I agree with what Ryan said, I don't think we could go a year without updating our CP/CPS, but I know some other CAs can or do from looking at a history of the bugzilla log.

That said, it looks like the primary change here is clarifying the word annually (as the mention of a changelog is listed in 2.4). Would we be better off adding a definition of the word annually to clarify a 12 month period so we don't have to update 3 other uses of the word?

[RufusJWB]

I personally prefer years understood as 12 months… there are other activities such as the period audits that I guess won’t be shifted to 398 days…

In the BRs we always work for good reasons with days (or even seconds) and not months / years. So I would strongly advise to use days here as well.

Actually the audit periods should also be shifted to 398 days. Having it exactly ending 365 days after the end of the last audit makes planning very unflexible.

[MMeent]

Actually the audit periods should also be shifted to 398 days. Having it exactly ending 365 days after the end of the last audit makes planning very unflexible.

Can't a CA "just" move to audit more frequently than once per 365 days when they don't want the difficulties with planning exactly once every 365 days? The BR at 1.8.4 (section 8.1) explicitly requests no more than 1 year, but less than that is allowed as long as the audit periods are continuous: "An audit period MUST NOT exceed one year in duration". I don't think "the CA is bad at planning" is worth the risk that comes with decreasing the audit frequency requirements by 9%.

Same for CP/CPS, the longest time you can go without review and update is 365 days, but the requirements as written do not block the CA from doing that (e.g.) every 180 days.

[romanf]

Audits are expensive (both in external cost to the auditors as well as in internal resources). And planning for audits always also has to take into account internal development schedules and auditors other clients...
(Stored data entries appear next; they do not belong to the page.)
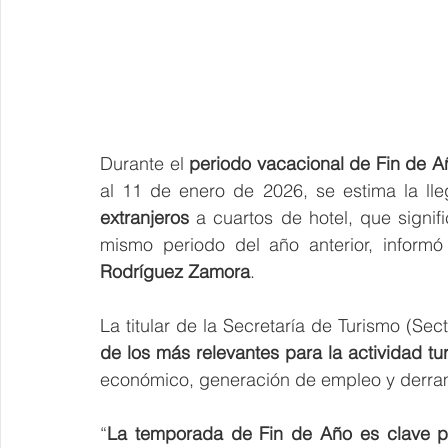
Durante el 
periodo vacacional de Fin de A
al 11 de enero de 2026, se estima la ll
extranjeros
 a cuartos de hotel, que signi
mismo periodo del año anterior, informó
Rodríguez Zamora
.
La titular de la Secretaría de Turismo (Sec
de los más relevantes para la actividad tur
económico, generación de empleo y derram
“
La temporada de Fin de Año es clave pa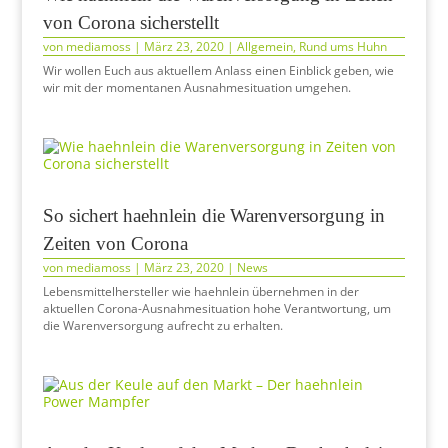
von Corona sicherstellt
von
mediamoss
|
März 23, 2020
|
Allgemein
,
Rund ums Huhn
Wir wollen Euch aus aktuellem Anlass einen Einblick geben, wie
wir mit der momentanen Ausnahmesituation umgehen.
So sichert haehnlein die Warenversorgung in
Zeiten von Corona
von
mediamoss
|
März 23, 2020
|
News
Lebensmittelhersteller wie haehnlein übernehmen in der
aktuellen Corona-Ausnahmesituation hohe Verantwortung, um
die Warenversorgung aufrecht zu erhalten.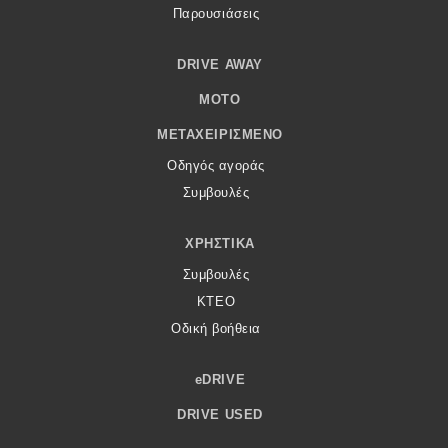
Παρουσιάσεις
DRIVE AWAY
MOTO
ΜΕΤΑΧΕΙΡΙΣΜΈΝΟ
Οδηγός αγοράς
Συμβουλές
ΧΡΗΣΤΙΚΆ
Συμβουλές
ΚΤΕΟ
Οδική βοήθεια
eDRIVE
DRIVE USED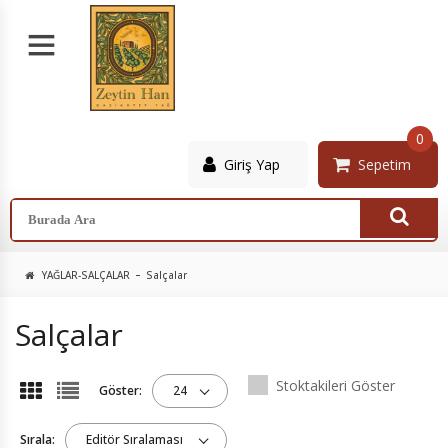
0
Giriş Yap
Sepetim
YAĞLAR-SALÇALAR
Salçalar
Salçalar
Stoktakileri Göster
Göster:
24
Sırala:
Editör Sıralaması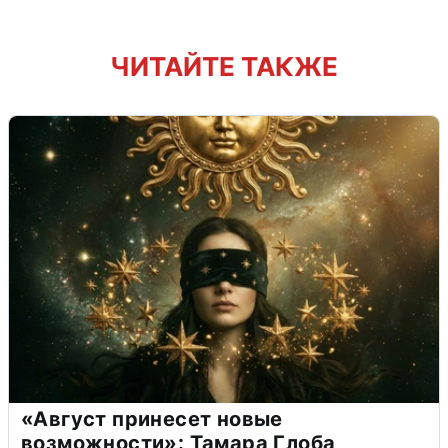
ЧИТАЙТЕ ТАКЖЕ
«Август принесет новые
возможности»: Тамара Глоба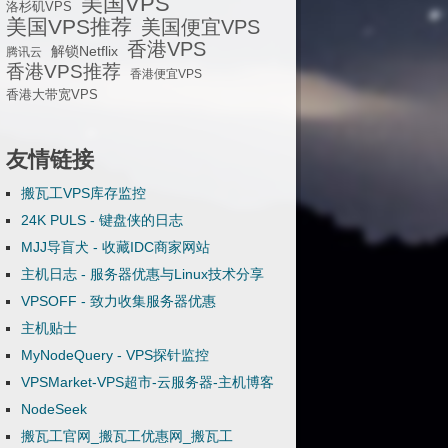
美国VPS
洛杉矶VPS
美国VPS推荐
美国便宜VPS
香港VPS
解锁Netflix
腾讯云
香港VPS推荐
香港便宜VPS
香港大带宽VPS
友情链接
搬瓦工VPS库存监控
24K PULS - 键盘侠的日志
MJJ导盲犬 - 收藏IDC商家网站
主机日志 - 服务器优惠与Linux技术分享
VPSOFF - 致力收集服务器优惠
主机贴士
MyNodeQuery - VPS探针监控
VPSMarket-VPS超市-云服务器-主机博客
NodeSeek
搬瓦工官网_搬瓦工优惠网_搬瓦工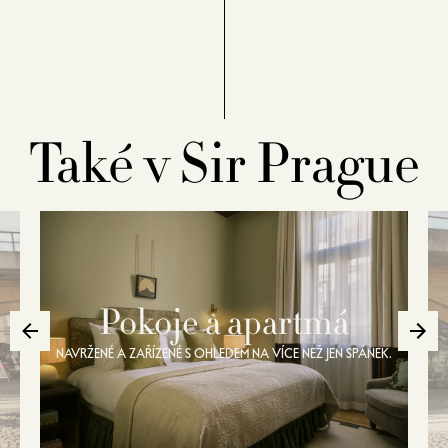
Také v Sir Prague
Pokoje a apartmá
NAVRŽENÉ A ZAŘÍZENÉ S OHLEDEM NA VÍCE NEŽ JEN SPÁNEK.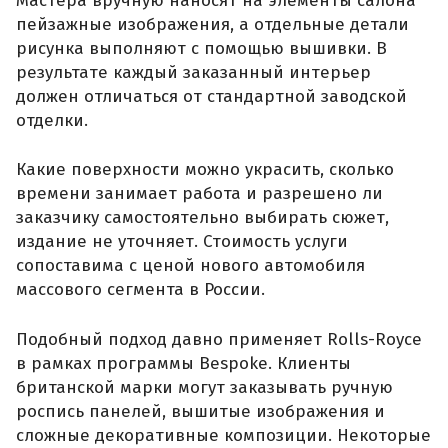
Мастера вручную наносят на элементы салона
пейзажные изображения, а отдельные детали
рисунка выполняют с помощью вышивки. В
результате каждый заказанный интерьер
должен отличаться от стандартной заводской
отделки.
Какие поверхности можно украсить, сколько
времени занимает работа и разрешено ли
заказчику самостоятельно выбирать сюжет,
издание не уточняет. Стоимость услуги
сопоставима с ценой нового автомобиля
массового сегмента в России.
Подобный подход давно применяет Rolls-Royce
в рамках программы Bespoke. Клиенты
британской марки могут заказывать ручную
роспись панелей, вышитые изображения и
сложные декоративные композиции. Некоторые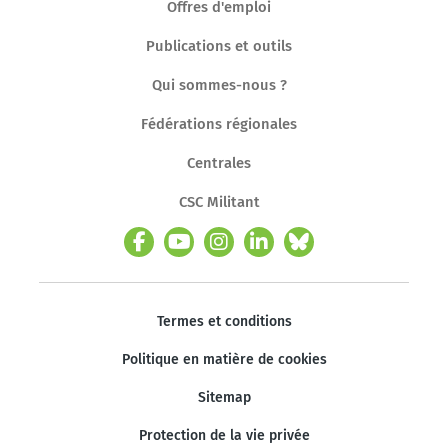
Offres d'emploi
Publications et outils
Qui sommes-nous ?
Fédérations régionales
Centrales
CSC Militant
Termes et conditions
Politique en matière de cookies
Sitemap
Protection de la vie privée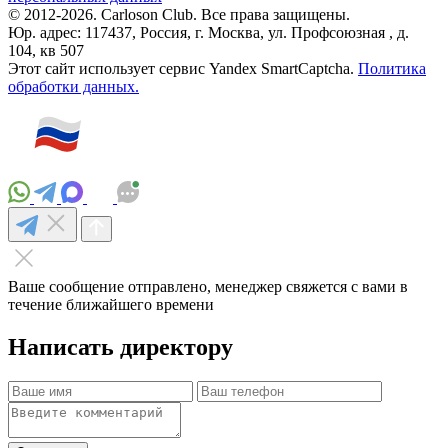
© 2012-2026. Carloson Club. Все права защищены.
Юр. адрес: 117437, Россия, г. Москва, ул. Профсоюзная , д.
104, кв 507
Этот сайт использует сервис Yandex SmartCaptcha.
Политика
обработки данных.
Ваше сообщение отправлено, менеджер свяжется с вами в
течение ближайшего времени
Написать директору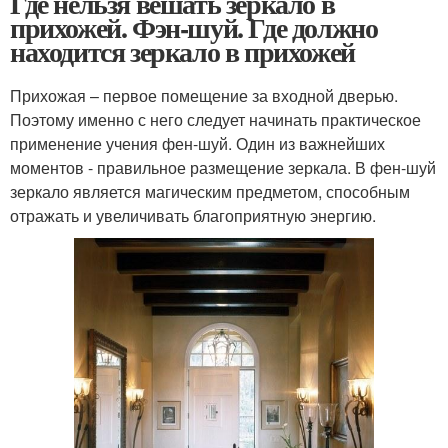
Где нельзя вешать зеркало в
прихожей. Фэн-шуй. Где должно
находится зеркало в прихожей
Прихожая – первое помещение за входной дверью.
Поэтому именно с него следует начинать практическое
применение учения фен-шуй. Один из важнейших
моментов - правильное размещение зеркала. В фен-шуй
зеркало является магическим предметом, способным
отражать и увеличивать благоприятную энергию.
Personally I struggle with the 1 year = 365 days because it's just not true... (leap years?) ;-)

-Roman

[ChristopherRC]

The CA SHALL develop, implement, enforce, and annually update a Certificate Policy and/or Certification Practice Statement that describes in detail how the CA implements the latest version of these Requirements.

is included in Section 2 and repeated in Section 2.3 of the current BRs. I suggest editing both sections to address the original proposed issue.

2. PUBLICATION AND REPOSITORY RESPONSIBILITIES The CA SHALL develop, implement, and enforce ~, and annually update~ a Certificate Policy and/or Certification Practice Statement that describes in detail how the CA implements the latest version of these Requirements.

   2.3 Time or frequency of publication ~The CA SHALL develop, implement, enforce, and annually update a Certificate Policy and/or Certification Practice Statement that describes in detail how the CA implements the latest version of these Requirements.~The Certificate Policy and/or Certification Practice Statement SHALL be reviewed and updated at least once every 365 days (or 366 days in a leap year). The CA SHALL indicate conformance with this requirement by incrementing the version number and adding a dated changelog entry, even if no other changes are made to the document.

Alternatively, we could do as @Dwright1-godaddy suggested and define annually to mean every 365 days (or 366 days in a leap year) and shorten the proposed update to Section 2.3.

[BenWilson-Mozilla]

What if we set it to "at least every 366 days" and called it good?

[pfuentes69]

I'd say "Natural year" is the common term...

https://thelawdictionary.org/natural-year/#:~:text=NATURAL%20YEAR%20Definition%20%26%20Legal%20Meaning&text=365%20days%20or%2012%20months%20period%20ending%20after%20any%20date.

[RufusJWB]

What if we set it to "at least every 366 days" and called it good?

I still think 397 days would be more reasonable and aligned with operative practices of a CA operator. And do we truly believe those 10% make a security difference?

[barrini]

Agree to "at least 366 days" instead of "annually".